▶ _Input for this task_
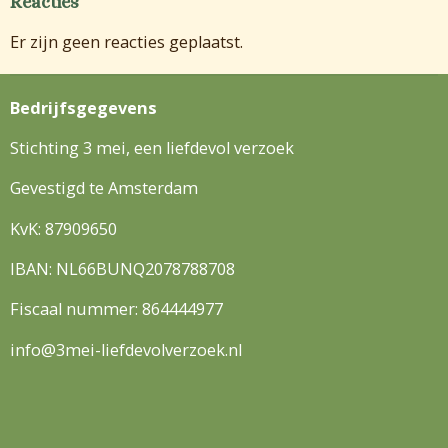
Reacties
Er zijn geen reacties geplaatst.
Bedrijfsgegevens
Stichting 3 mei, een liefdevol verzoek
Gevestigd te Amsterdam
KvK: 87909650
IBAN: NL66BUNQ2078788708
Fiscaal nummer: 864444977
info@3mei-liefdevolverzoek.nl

==

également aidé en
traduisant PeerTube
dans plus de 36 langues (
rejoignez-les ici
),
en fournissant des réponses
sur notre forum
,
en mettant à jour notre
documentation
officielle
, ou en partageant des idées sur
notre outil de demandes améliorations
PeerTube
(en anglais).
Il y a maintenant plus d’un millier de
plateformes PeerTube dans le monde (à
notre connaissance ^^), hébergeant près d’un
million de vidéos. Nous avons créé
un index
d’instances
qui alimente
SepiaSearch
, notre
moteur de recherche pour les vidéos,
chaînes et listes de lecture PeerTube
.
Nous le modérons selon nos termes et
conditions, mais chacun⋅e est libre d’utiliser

...

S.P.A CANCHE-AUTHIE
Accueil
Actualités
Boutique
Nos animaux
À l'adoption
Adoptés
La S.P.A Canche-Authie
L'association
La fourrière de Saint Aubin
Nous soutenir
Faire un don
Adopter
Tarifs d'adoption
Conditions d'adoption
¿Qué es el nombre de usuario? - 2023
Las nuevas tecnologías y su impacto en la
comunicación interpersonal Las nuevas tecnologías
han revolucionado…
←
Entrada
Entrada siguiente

▶ _Work to complete_
What lines above contain the word "dans"? Return each such line.

▶ _Task output_
dans plus de 36 langues (
plateformes PeerTube dans le monde (à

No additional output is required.